L’INDAGINE, coordinata dal procuratore aggiunto Tiziana Siciliano e dal pm Maura Ripamonti, è iniziata a luglio e ha riguardato 30 ciclofattorini («rider»), di cui tre sono risultati stranieri non in regola, identificati durante i controlli a campione condotti dalla polizia locale di Milano. L’ipotesi degli inquirenti è che alcuni fattorini, titolari di un rapporto di lavoro con le piattaforme in questione, abbiano ceduto il proprio account a immigrati senza permesso di soggiorno per ricevere in cambio una percentuale dell’incasso su ogni consegna. In questo caso si configurerebbe un rapporto di caporalato.

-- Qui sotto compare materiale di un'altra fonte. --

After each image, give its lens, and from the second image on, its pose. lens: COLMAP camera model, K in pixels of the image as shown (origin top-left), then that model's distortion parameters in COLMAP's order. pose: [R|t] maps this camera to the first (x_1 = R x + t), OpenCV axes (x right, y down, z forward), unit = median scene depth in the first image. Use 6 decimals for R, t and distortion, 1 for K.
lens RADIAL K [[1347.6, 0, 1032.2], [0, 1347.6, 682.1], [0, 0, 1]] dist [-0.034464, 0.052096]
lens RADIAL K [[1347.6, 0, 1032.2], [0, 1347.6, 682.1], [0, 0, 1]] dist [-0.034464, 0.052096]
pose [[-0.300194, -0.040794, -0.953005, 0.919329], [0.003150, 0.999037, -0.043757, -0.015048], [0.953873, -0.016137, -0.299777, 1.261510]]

Le indagini non riguardano la tipologia del rapporto di lavoro, ma un altro aspetto della logistica leggera metropolitana, ugualmente denunciato dai collettivi autonomi che si sono organizzati per tutelare i diritti dei rider: il mancato rispetto del decreto legislativo 81/2008, il testo unico in materia di salute e sicurezza nei luoghi di lavoro, che si applica non solo ai lavoratori subordinati ma anche agli autonomi. La carenza di prevenzione, l’approssimazione dell’equipaggiamento e l’imposizione di tempi produttivi, tipici delle consegne a domicilio, aumentano gli incidenti anche gravi.
Gli inquirenti potrebbero contestare reati ai datori di lavoro anche su questo aspetto. «Tutto nasce – ha detto il procuratore aggiunto Tiziana Siciliano – da una fotografia di una realtà che è sotto gli occhi di tutti. Oramai muoversi di sera in città è diventata una sfida contro le insidie e i pericoli per via di questo sistema di distribuzione del cibo. Con questi rider che, nelle ore canoniche, sfrecciano senza alcun presidio» come i giubbotti catarifrangenti o il casco, «e senza alcuna osservanza delle regole stradali, in contromano o sul marciapiede». Per i magistrati l’economia dei lavoretti (gig economy) crea rischi sia per la cittadinanza che per i lavoratori. L’indagine, dicono, «ci permette di esplorare questo fenomeno che è ampio ed è in espansione ma senza controlli.
LA PROCURA preferisce intervenire prima ed esercitare un ruolo di prevenzione» e «auspica» che altri lavoratori si facciano avanti per denunciare irregolarità o sfruttamento. Solo quando avrà un quadro completo procederà con la formulazione delle ipotesi di reato
*** GIG ECONOMY. In italiano: «Economia dei lavoretti». È un mercato del lavoro dove prevalgono contratti a breve termine, spesso confusi e sovrapposti con le prestazioni di lavoro autonomo, al fine di negare l’esistenza di rapporti di lavoro subordinato e usati per scaricare i costi delle tutele sociali e previdenziali sulle spalle dei prestatori d’opera.